# [RECORDS PROVIDED]

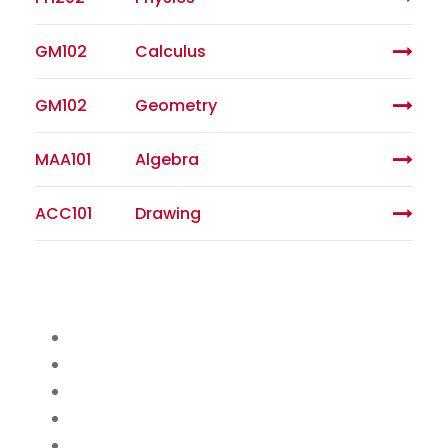
GM102
Calculus
GM102
Geometry
MAA101
Algebra
ACC101
Drawing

# [TASK]
Copy every line of text from the entries above word for word, leaving the pictures out.

# [COMPLETED EXERCISE]
GM102
Calculus
GM102
Geometry
MAA101
Algebra
ACC101
Drawing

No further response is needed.